The MIT team had previously calculated that commercial desktop extrusion 3D printers, on average, print at a rate of about 20 cubic centimeters (or several Lego bricks’ worth of structures) per hour. It also identified three factors limiting printer speed: how fast a printer moves its printhead, how much force a printhead uses to push material through the nozzle, and how quickly the printhead can melt a material and make it flow.
In most desktop 3D printers, plastic gets fed through a nozzle via a “pinchwheel” mechanism, in which two small wheels within turn and push the plastic, or filament, forward. This works well at relatively slow speeds, but if more force is applied to speed up the process, the wheels soon lose their grip on the material. This limits how fast the printhead can push material through.
The design team eliminated the pinchwheel design, replacing it with a screw mechanism that turns and contacts a larger surface area then a pinchwheel. So a textured plastic filament is fed onto the screw. As it turns, it grips the filament’s textured surface and feeds the filament through the nozzle at higher forces—up to 10 times greater than conventional printers—and speeds.
The team added a laser downstream of the screw to quickly heat and melt the filament before it passes through the nozzle. So the plastic is more quickly and thoroughly melted, compared with conventional 3D printers, which use conduction to heat the walls of the nozzle to melt the extruding plastic. By adjusting the laser’s power and turning it quickly on and off, the team could control the amount of heat delivered to the plastic. Both the laser and the screw mechanism were included in a custom-built printhead about the size of a computer mouse.
Finally, the team devised a high-speed gantry mechanism, an H-shaped frame powered by two motors and connected to a motion stage holding the printhead.
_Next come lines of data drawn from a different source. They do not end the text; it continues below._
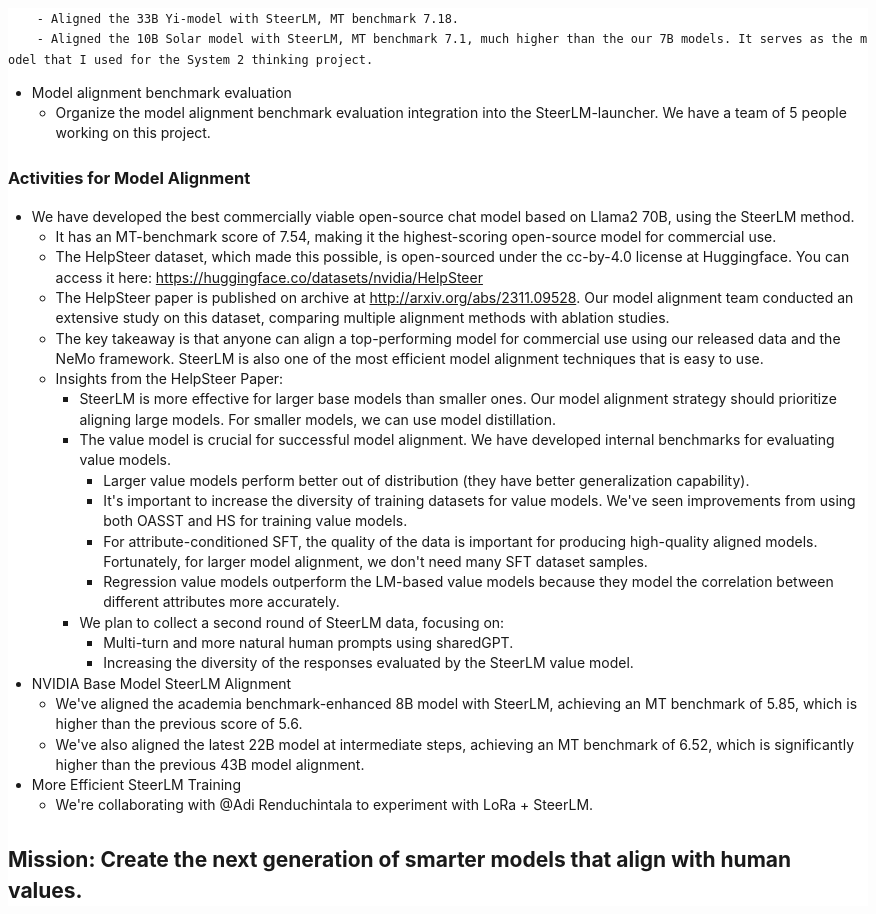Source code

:         - Aligned the 33B Yi-model with SteerLM, MT benchmark 7.18. 
        - Aligned the 10B Solar model with SteerLM, MT benchmark 7.1, much higher than the our 7B models. It serves as the model that I used for the System 2 thinking project.
- Model alignment benchmark evaluation  
    - Organize the model alignment benchmark evaluation integration into the SteerLM-launcher. We have a team of 5 people working on this project.


### Activities for Model Alignment
- We have developed the best commercially viable open-source chat model based on Llama2 70B, using the SteerLM method.
    - It has an MT-benchmark score of 7.54, making it the highest-scoring open-source model for commercial use.
    - The HelpSteer dataset, which made this possible, is open-sourced under the cc-by-4.0 license at Huggingface. You can access it here: https://huggingface.co/datasets/nvidia/HelpSteer
    - The HelpSteer paper is published on archive at http://arxiv.org/abs/2311.09528. Our model alignment team conducted an extensive study on this dataset, comparing multiple alignment methods with ablation studies.
    - The key takeaway is that anyone can align a top-performing model for commercial use using our released data and the NeMo framework. SteerLM is also one of the most efficient model alignment techniques that is easy to use.
    - Insights from the HelpSteer Paper:
        - SteerLM is more effective for larger base models than smaller ones. Our model alignment strategy should prioritize aligning large models. For smaller models, we can use model distillation.
        - The value model is crucial for successful model alignment. We have developed internal benchmarks for evaluating value models.
            - Larger value models perform better out of distribution (they have better generalization capability).
            - It's important to increase the diversity of training datasets for value models. We've seen improvements from using both OASST and HS for training value models.
            - For attribute-conditioned SFT, the quality of the data is important for producing high-quality aligned models. Fortunately, for larger model alignment, we don't need many SFT dataset samples.
            - Regression value models outperform the LM-based value models because they model the correlation between different attributes more accurately.
        - We plan to collect a second round of SteerLM data, focusing on:
            - Multi-turn and more natural human prompts using sharedGPT.
            - Increasing the diversity of the responses evaluated by the SteerLM value model.
- NVIDIA Base Model SteerLM Alignment
    - We've aligned the academia benchmark-enhanced 8B model with SteerLM, achieving an MT benchmark of 5.85, which is higher than the previous score of 5.6.
    - We've also aligned the latest 22B model at intermediate steps, achieving an MT benchmark of 6.52, which is significantly higher than the previous 43B model alignment.
- More Efficient SteerLM Training
    - We're collaborating with @Adi Renduchintala to experiment with LoRa + SteerLM.






## Mission: Create the next generation of smarter models that align with human values.
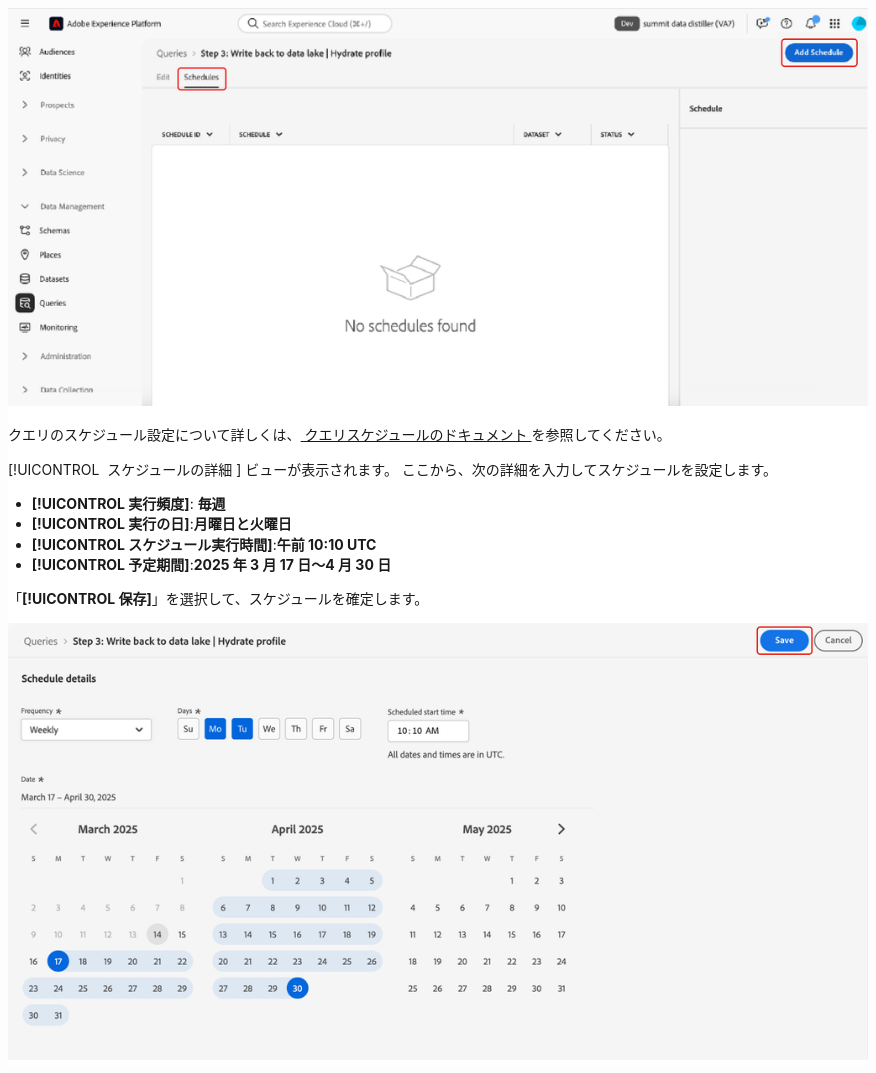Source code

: ![&#x200B; 「スケジュールを追加」が強調表示されたクエリワークスペースの「スケジュール」タブ &#x200B;](../images/data-distiller/top-tips-to-maximize-value/add-schedule-2.png)

クエリのスケジュール設定について詳しくは、[&#x200B; クエリスケジュールのドキュメント &#x200B;](../ui/query-schedules.md) を参照してください。

[!UICONTROL &#x200B; スケジュールの詳細 &#x200B;] ビューが表示されます。 ここから、次の詳細を入力してスケジュールを設定します。

- **[!UICONTROL 実行頻度]**: **毎週**
- **[!UICONTROL 実行の日]**:**月曜日と火曜日**
- **[!UICONTROL スケジュール実行時間]**:**午前 10:10 UTC**
- **[!UICONTROL 予定期間]**:**2025 年 3 月 17 日～4 月 30 日**

「**[!UICONTROL 保存]**」を選択して、スケジュールを確定します。

![&#x200B; 設定と「保存」がハイライト表示されたスケジュールの詳細 &#x200B;](../images/data-distiller/top-tips-to-maximize-value/set-schedule.png)
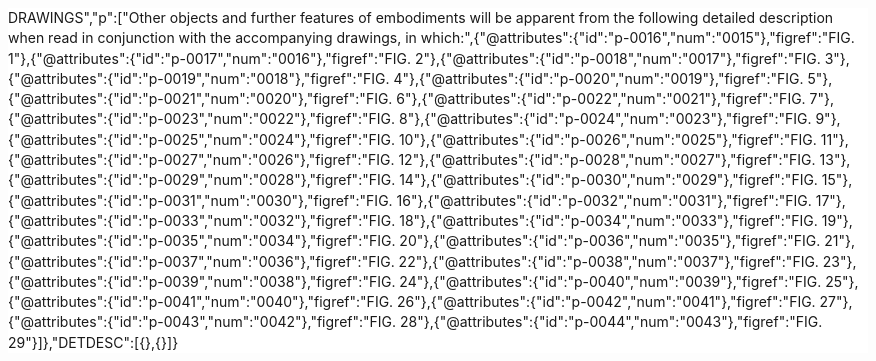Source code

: DRAWINGS","p":["Other objects and further features of embodiments will be apparent from the following detailed description when read in conjunction with the accompanying drawings, in which:",{"@attributes":{"id":"p-0016","num":"0015"},"figref":"FIG. 1"},{"@attributes":{"id":"p-0017","num":"0016"},"figref":"FIG. 2"},{"@attributes":{"id":"p-0018","num":"0017"},"figref":"FIG. 3"},{"@attributes":{"id":"p-0019","num":"0018"},"figref":"FIG. 4"},{"@attributes":{"id":"p-0020","num":"0019"},"figref":"FIG. 5"},{"@attributes":{"id":"p-0021","num":"0020"},"figref":"FIG. 6"},{"@attributes":{"id":"p-0022","num":"0021"},"figref":"FIG. 7"},{"@attributes":{"id":"p-0023","num":"0022"},"figref":"FIG. 8"},{"@attributes":{"id":"p-0024","num":"0023"},"figref":"FIG. 9"},{"@attributes":{"id":"p-0025","num":"0024"},"figref":"FIG. 10"},{"@attributes":{"id":"p-0026","num":"0025"},"figref":"FIG. 11"},{"@attributes":{"id":"p-0027","num":"0026"},"figref":"FIG. 12"},{"@attributes":{"id":"p-0028","num":"0027"},"figref":"FIG. 13"},{"@attributes":{"id":"p-0029","num":"0028"},"figref":"FIG. 14"},{"@attributes":{"id":"p-0030","num":"0029"},"figref":"FIG. 15"},{"@attributes":{"id":"p-0031","num":"0030"},"figref":"FIG. 16"},{"@attributes":{"id":"p-0032","num":"0031"},"figref":"FIG. 17"},{"@attributes":{"id":"p-0033","num":"0032"},"figref":"FIG. 18"},{"@attributes":{"id":"p-0034","num":"0033"},"figref":"FIG. 19"},{"@attributes":{"id":"p-0035","num":"0034"},"figref":"FIG. 20"},{"@attributes":{"id":"p-0036","num":"0035"},"figref":"FIG. 21"},{"@attributes":{"id":"p-0037","num":"0036"},"figref":"FIG. 22"},{"@attributes":{"id":"p-0038","num":"0037"},"figref":"FIG. 23"},{"@attributes":{"id":"p-0039","num":"0038"},"figref":"FIG. 24"},{"@attributes":{"id":"p-0040","num":"0039"},"figref":"FIG. 25"},{"@attributes":{"id":"p-0041","num":"0040"},"figref":"FIG. 26"},{"@attributes":{"id":"p-0042","num":"0041"},"figref":"FIG. 27"},{"@attributes":{"id":"p-0043","num":"0042"},"figref":"FIG. 28"},{"@attributes":{"id":"p-0044","num":"0043"},"figref":"FIG. 29"}]},"DETDESC":[{},{}]}
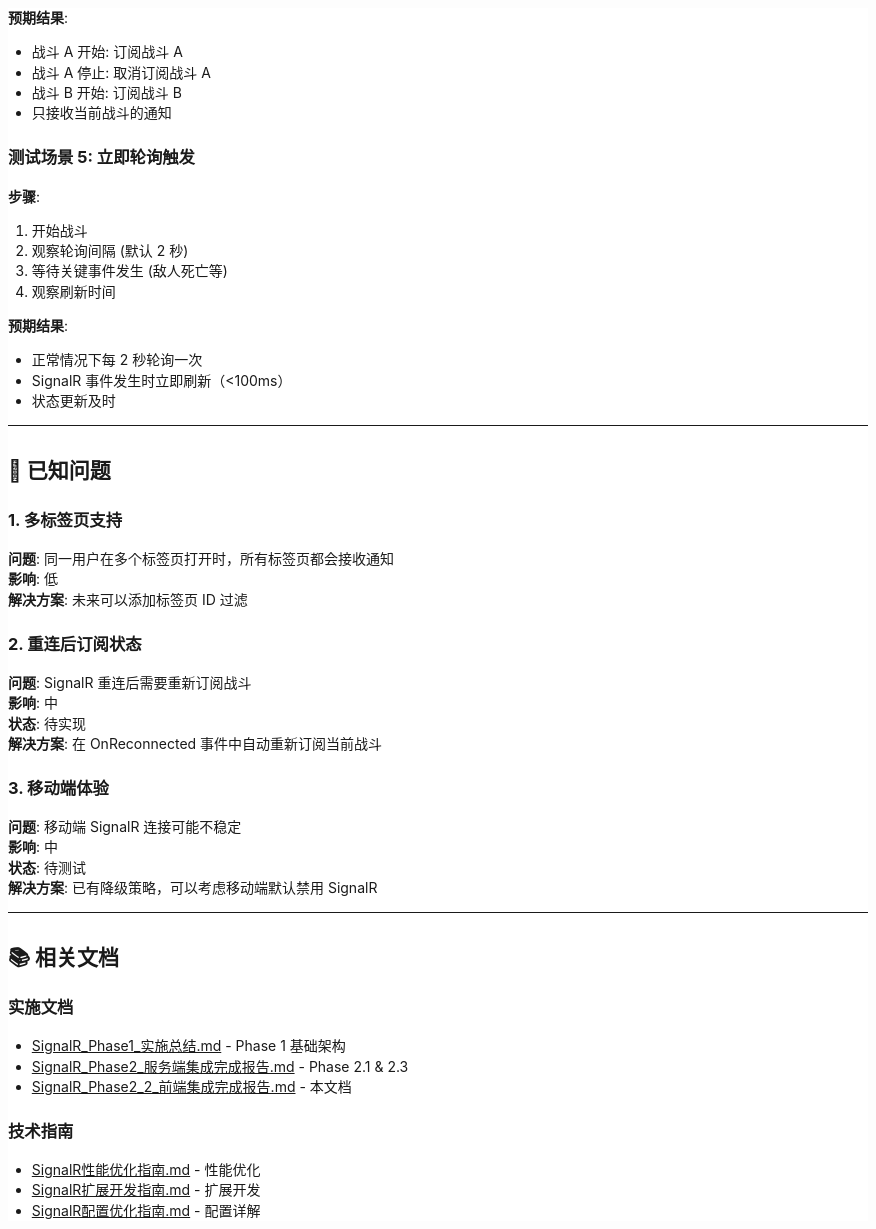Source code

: **预期结果**:
- 战斗 A 开始: 订阅战斗 A
- 战斗 A 停止: 取消订阅战斗 A
- 战斗 B 开始: 订阅战斗 B
- 只接收当前战斗的通知

### 测试场景 5: 立即轮询触发
**步骤**:
1. 开始战斗
2. 观察轮询间隔 (默认 2 秒)
3. 等待关键事件发生 (敌人死亡等)
4. 观察刷新时间

**预期结果**:
- 正常情况下每 2 秒轮询一次
- SignalR 事件发生时立即刷新（<100ms）
- 状态更新及时

---

## 🐛 已知问题

### 1. 多标签页支持
**问题**: 同一用户在多个标签页打开时，所有标签页都会接收通知  
**影响**: 低  
**解决方案**: 未来可以添加标签页 ID 过滤

### 2. 重连后订阅状态
**问题**: SignalR 重连后需要重新订阅战斗  
**影响**: 中  
**状态**: 待实现  
**解决方案**: 在 OnReconnected 事件中自动重新订阅当前战斗

### 3. 移动端体验
**问题**: 移动端 SignalR 连接可能不稳定  
**影响**: 中  
**状态**: 待测试  
**解决方案**: 已有降级策略，可以考虑移动端默认禁用 SignalR

---

## 📚 相关文档

### 实施文档
- [SignalR_Phase1_实施总结.md](./SignalR_Phase1_实施总结.md) - Phase 1 基础架构
- [SignalR_Phase2_服务端集成完成报告.md](./SignalR_Phase2_服务端集成完成报告.md) - Phase 2.1 & 2.3
- [SignalR_Phase2_2_前端集成完成报告.md](./SignalR_Phase2_2_前端集成完成报告.md) - 本文档

### 技术指南
- [SignalR性能优化指南.md](./SignalR性能优化指南.md) - 性能优化
- [SignalR扩展开发指南.md](./SignalR扩展开发指南.md) - 扩展开发
- [SignalR配置优化指南.md](./SignalR配置优化指南.md) - 配置详解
The gantry moves nimbly between several positions and planes so that the entire printhead moves fast enough to keep up with the extruding plastic’s faster feeds.
During testing, the team ran into a small glitch in their speedier design: Extruded plastic is fed through the nozzle at such high forces and temperatures that a printed layer can still be slightly molten when the printer starts extruding a second layer. That means the team will have to figure out a way to actively cool the part as it prints so it retains the proper shape and doesn’t get distorted or soften.
The team will also be looking to improve the filament’s path through the printhead and is exploring new materials such as high-strength polymers and composites that will be compatible with the printhead. Another avenue of R&D will revolve around building larger-scale 3D printers that can build bigger structures for tooling, or even furniture.